Vlad,
As I said the only way the crucifixion of Christ could be faked is with the full cooperation of the Roman and Jewish authorities
Just saying something doesn’t make it true though, especially when what you’re saying is also an argument from personal incredulity.
Or You could just be considering a resurrection without any context.
Therefore the person in Staffordshire I would imagine has no particularly religious context.
Oh dear. You’re lost in circular reasoning here: the resurrection story is used to justify claims of a supernatural god; now you’re arguing that the “context” of a supernatural god validates the resurrection story.
Can you see where you’ve gone wrong here?
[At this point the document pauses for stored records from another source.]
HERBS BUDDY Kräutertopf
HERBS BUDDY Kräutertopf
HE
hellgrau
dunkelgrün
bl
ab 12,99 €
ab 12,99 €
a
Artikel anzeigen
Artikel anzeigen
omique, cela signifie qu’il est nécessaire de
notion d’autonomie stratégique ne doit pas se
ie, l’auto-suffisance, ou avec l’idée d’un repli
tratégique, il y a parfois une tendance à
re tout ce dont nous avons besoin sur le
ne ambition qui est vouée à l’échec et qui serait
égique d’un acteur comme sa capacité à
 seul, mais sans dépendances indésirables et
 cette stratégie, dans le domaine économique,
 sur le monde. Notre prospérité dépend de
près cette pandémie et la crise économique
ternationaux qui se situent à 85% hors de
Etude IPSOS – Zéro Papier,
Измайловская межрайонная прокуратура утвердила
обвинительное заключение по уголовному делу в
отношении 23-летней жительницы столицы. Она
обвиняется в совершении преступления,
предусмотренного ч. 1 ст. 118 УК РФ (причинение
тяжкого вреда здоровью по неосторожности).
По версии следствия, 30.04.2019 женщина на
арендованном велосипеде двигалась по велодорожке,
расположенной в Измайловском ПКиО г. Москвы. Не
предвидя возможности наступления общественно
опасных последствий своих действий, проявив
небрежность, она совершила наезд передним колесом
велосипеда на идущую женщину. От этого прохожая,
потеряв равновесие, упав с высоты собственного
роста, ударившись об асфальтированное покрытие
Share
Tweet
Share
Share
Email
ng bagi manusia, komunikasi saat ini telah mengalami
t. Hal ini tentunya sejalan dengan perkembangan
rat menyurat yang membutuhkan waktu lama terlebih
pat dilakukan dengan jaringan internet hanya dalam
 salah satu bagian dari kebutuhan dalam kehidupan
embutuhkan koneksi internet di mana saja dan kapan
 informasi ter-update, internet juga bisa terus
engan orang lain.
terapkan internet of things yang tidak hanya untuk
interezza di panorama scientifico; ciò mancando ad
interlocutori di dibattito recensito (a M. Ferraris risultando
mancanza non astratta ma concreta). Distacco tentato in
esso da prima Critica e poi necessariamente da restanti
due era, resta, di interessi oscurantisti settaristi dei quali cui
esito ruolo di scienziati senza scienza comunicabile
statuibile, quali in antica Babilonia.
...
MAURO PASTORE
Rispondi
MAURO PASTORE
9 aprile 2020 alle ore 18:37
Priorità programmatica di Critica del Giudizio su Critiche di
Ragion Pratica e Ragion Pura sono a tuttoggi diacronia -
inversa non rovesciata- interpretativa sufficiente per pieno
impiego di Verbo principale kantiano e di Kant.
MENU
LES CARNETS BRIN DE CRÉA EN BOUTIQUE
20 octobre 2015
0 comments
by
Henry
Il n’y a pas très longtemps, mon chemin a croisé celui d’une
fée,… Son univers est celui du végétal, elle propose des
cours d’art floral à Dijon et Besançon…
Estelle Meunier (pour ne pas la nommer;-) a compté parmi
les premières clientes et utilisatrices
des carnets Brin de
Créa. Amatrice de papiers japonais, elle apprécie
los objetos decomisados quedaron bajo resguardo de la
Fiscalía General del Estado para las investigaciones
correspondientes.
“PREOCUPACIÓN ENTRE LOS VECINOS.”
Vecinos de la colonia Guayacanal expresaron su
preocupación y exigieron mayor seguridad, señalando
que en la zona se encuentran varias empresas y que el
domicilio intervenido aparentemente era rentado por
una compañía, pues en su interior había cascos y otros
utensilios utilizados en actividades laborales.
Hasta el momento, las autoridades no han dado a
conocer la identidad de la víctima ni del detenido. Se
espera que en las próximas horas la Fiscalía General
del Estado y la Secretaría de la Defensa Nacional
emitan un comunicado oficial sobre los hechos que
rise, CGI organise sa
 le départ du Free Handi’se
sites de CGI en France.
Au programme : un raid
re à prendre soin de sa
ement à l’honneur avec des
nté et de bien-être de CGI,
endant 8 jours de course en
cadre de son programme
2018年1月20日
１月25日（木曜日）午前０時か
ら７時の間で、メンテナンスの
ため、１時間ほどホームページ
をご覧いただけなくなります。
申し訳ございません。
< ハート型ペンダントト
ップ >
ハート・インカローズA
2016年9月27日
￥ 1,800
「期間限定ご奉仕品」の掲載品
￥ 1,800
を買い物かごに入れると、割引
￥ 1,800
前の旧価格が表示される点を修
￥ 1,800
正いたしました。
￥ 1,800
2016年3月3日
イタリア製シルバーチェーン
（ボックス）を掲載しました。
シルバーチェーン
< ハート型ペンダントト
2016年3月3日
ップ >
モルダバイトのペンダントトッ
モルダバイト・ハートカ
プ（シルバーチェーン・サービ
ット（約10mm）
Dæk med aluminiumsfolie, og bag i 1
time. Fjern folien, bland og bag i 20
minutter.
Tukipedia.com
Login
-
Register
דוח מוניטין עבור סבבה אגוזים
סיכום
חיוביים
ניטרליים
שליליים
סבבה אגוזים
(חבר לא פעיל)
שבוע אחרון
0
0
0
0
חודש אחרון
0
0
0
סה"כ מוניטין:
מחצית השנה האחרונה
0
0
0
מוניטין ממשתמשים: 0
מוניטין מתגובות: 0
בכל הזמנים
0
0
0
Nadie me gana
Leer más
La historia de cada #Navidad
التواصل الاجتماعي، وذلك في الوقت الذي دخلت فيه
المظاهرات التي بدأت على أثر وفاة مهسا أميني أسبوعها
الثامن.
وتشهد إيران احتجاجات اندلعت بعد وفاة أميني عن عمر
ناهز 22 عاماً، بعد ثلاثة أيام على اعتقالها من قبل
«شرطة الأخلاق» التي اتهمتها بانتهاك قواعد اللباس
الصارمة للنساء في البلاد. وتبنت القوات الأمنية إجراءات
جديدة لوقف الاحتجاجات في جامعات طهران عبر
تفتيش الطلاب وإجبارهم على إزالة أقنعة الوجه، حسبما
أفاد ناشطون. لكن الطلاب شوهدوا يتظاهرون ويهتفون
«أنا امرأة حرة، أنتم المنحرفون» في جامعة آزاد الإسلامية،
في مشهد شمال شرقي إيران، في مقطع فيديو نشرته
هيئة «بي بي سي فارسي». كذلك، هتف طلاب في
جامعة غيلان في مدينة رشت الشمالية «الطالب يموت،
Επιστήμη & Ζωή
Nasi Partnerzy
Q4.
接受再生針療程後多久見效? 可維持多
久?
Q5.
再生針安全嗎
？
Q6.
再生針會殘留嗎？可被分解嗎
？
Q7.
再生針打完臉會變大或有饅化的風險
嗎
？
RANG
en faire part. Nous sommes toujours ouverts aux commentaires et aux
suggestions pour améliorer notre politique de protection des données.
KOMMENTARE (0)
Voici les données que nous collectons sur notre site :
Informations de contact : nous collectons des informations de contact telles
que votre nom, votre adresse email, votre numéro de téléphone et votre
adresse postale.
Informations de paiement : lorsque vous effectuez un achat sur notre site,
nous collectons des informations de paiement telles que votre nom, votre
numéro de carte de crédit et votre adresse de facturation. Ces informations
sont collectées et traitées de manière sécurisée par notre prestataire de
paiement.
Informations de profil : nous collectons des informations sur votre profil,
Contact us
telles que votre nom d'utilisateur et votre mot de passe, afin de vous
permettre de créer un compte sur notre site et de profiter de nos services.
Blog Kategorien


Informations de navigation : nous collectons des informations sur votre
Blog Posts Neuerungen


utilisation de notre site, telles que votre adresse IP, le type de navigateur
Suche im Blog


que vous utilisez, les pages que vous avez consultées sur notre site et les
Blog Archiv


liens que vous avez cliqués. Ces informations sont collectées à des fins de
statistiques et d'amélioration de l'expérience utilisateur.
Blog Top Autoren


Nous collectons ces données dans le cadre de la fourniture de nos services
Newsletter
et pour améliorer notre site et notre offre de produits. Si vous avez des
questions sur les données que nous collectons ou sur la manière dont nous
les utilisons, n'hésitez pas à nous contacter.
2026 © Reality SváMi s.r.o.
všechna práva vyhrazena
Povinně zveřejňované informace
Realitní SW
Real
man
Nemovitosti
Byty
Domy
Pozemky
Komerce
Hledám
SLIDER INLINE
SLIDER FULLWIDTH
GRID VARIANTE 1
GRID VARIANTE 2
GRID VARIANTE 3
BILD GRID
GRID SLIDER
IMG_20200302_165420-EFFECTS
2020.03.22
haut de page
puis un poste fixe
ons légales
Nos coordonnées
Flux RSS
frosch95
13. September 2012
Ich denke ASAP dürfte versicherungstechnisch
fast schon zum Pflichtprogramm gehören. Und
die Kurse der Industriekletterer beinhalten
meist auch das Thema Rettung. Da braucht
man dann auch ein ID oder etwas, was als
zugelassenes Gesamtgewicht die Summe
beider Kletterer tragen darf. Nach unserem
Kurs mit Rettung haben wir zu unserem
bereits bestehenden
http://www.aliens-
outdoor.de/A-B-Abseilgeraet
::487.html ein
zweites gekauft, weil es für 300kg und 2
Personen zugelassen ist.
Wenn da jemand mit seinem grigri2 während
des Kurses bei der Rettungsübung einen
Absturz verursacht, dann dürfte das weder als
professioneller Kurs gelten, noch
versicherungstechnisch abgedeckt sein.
The NT actually has three resurrections Lazarus, The boy who fell from the window who fell asleep during a meeting with Paul. So the NT, in your scheme gives us three potential religions. So either Jesus won because ''He survived because he survived'' Or he had a religious context in which it all makes sense.
Or the Jesus story “won” for reasons that could well have nothing to do with the resurrection story being
true – like Christianity being selected by Constantine I as the approved religion for example. That’s the point.
Something which does not fit a niche in religion is hardly going to fit a niche in religious thinking.
See above re circular reasoning: the resurrection story justifies the religious thinking; the religious thinking justifies the resurrection story; the resurrection story justifies the….” etc, and round and round you go.
There is the obscure phenomenon of survivor bias but that is completely put in the shade by the principle of survival of the fittest so unless you can come up with an actual example of something either surviving or dying out for no reason.........
Your ignorance of survivorship bias is showing here. The bias (which is common by the way) comes from looking at the survivors and drawing your conclusions from only that group. Once famous case for example concerned WWII bombers that needed extra armour, so the boffins looked at the bullet holes in them and decided that that’s where the armour should go – mainly in the wings and fuselage. What they forgot though was the silent evidence of the ‘planes that never made it back – ie, the ones that had been shot down because the bullets hit the engines and the cockpits, which is where the armour should really go.
Short version: evolution concerns
natural selection, not artificial selection.